Bewährt seit

über 2000 Jahren

Der erste professionelle Dachbaustoff. Weltweit an historischen und historischen Bauwerken nachzuweisen. Ursprüngliche Formen, sogenannte Adobe-Ziegel, bestanden aus luftgetrocknetem Lehm. Später, nach dem Aufkommen von Brennöfen, wurde hochwertigeres Tonmaterial verwendet, das wesentlich witterungsbeständiger und haltbarer war. Das Herstellungsprinzip Formen (Pressen), Trocknen und anschliessendes Brennen, hat sich bis heute nicht verändert. Erst nach dem Brennen bei ca. 1000 °C erhält das Tonmaterial seine endgültige Farbe. Ein meist als Naturrot bezeichneter Farbton, das typische Ziegelrot. Dieser variiert je nach regionalem Tonvorkommen. Durch die Verwendung von Engoben, speziell eingefäbter Tonschlemmen, die auf den noch ungebrannten Ziegelaufgetragen werden, lassen sich nach dem Brand viele alternative Farbtöne erzielen.
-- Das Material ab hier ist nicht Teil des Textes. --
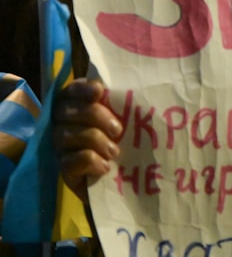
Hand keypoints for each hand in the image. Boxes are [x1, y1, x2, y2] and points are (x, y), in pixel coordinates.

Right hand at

Eine weitere Möglichkeit, die Oberfläche zu veredeln, ist die Glasur. Nach dem keramischen Brand sind beliebige Farbtöne realisierbar. Die Dachziegelindustrie produziert eine Vielzahl unterschiedlicher Grundmodelle, die sich grob in zwei Kategorien einteilen lassen. Sogenannte Strangware, zu der etwa Hohlpfannen,  Biberschwanzziegel und die weniger bekannten Strangfalzziegel gehören, sowie die aufwendigere Pressware, zu der alle Falzziegelarten und die hauptsächlich in Südeuropa verwendeten Mönch und Nonne-Dachziegel. Ziegel haben die Eigenschaft, mit den Jahren eine schöne Patina zu bilden, ohne dabei an Qualität zu verlieren. Interessantes Schmuckzubehör wie Giebelabschlüsse, Ortgangziegel, Firstziegel und Formteile.